==== EXTRACTO FACILITADO ====

Con el cristianismo sucede que es una gozosa noticia envuelta en paradojas, justo como un Bebé al que sus padres cubren con pañales. Históricamente se inaugura mediante el ordinario nacimiento de un niño, al que rodean misterios singulares que no salen más allá de los límites de un pequeño poblado del Oriente Medio; doctrinalmente inicia su consolidación, 33 años después, con la muerte trágica e ignominiosa de este mismo Niño, pero rodeado por la hostilidad visible de una sociedad a la que incomodaban sus enseñanzas.

El Nacimiento precario de este infante que luego se llamará Cristo tiene las graciosas características del cuento de hadas, pero difiere del cuento de hadas en que ningún narrador lo habría ideado para convencer a sus lectores de que Dios había tomado carne humana. Este hipotético narrador, además, se habría abstenido de inventar algo así en una época tan contraria a semejantes imágenes. La ortodoxia judía ni siquiera identificaba a su propio Mesías como una encarnación divina; los musulmanes, varios siglos adelante, rechazarán por blasfema la sola referencia a tal “rebajamiento” de Dios. Ni antes ni después de Cristo hubo razones para creer que el cristianismo iba a tener futuro.

==== DATOS ====

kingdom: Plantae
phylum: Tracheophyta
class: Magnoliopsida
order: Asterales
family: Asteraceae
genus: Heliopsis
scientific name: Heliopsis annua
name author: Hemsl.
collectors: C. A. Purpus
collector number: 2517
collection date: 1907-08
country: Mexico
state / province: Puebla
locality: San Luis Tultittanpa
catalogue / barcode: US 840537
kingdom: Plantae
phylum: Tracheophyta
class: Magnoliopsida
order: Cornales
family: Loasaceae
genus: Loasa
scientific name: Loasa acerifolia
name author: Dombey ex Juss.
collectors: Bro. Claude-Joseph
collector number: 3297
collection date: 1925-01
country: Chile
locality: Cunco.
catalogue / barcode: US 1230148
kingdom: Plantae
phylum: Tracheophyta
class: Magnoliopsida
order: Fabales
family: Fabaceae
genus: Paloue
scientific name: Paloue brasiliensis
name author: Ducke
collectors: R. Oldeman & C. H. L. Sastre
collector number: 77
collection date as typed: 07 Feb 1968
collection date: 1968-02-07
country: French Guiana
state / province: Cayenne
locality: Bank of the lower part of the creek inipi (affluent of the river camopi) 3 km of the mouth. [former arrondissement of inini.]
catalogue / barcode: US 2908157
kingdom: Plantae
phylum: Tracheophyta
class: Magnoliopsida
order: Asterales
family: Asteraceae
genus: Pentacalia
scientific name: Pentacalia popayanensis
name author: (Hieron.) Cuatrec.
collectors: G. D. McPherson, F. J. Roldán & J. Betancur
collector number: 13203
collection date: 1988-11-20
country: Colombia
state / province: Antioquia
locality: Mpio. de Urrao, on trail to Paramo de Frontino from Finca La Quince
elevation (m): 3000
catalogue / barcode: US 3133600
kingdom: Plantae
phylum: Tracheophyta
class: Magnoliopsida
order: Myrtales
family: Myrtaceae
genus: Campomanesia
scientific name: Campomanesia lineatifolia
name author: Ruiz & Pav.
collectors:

====

ENUNCIADO: Cambia "cuento de hadas" por "relato fantástico" y copia el extracto sobre el cristianismo desde "El Nacimiento precario" hasta "a tener futuro.". Las líneas no guardan relación con el extracto.

RESULTADO:
El Nacimiento precario de este infante que luego se llamará Cristo tiene las graciosas características del relato fantástico, pero difiere del relato fantástico en que ningún narrador lo habría ideado para convencer a sus lectores de que Dios había tomado carne humana. Este hipotético narrador, además, se habría abstenido de inventar algo así en una época tan contraria a semejantes imágenes. La ortodoxia judía ni siquiera identificaba a su propio Mesías como una encarnación divina; los musulmanes, varios siglos adelante, rechazarán por blasfema la sola referencia a tal “rebajamiento” de Dios. Ni antes ni después de Cristo hubo razones para creer que el cristianismo iba a tener futuro.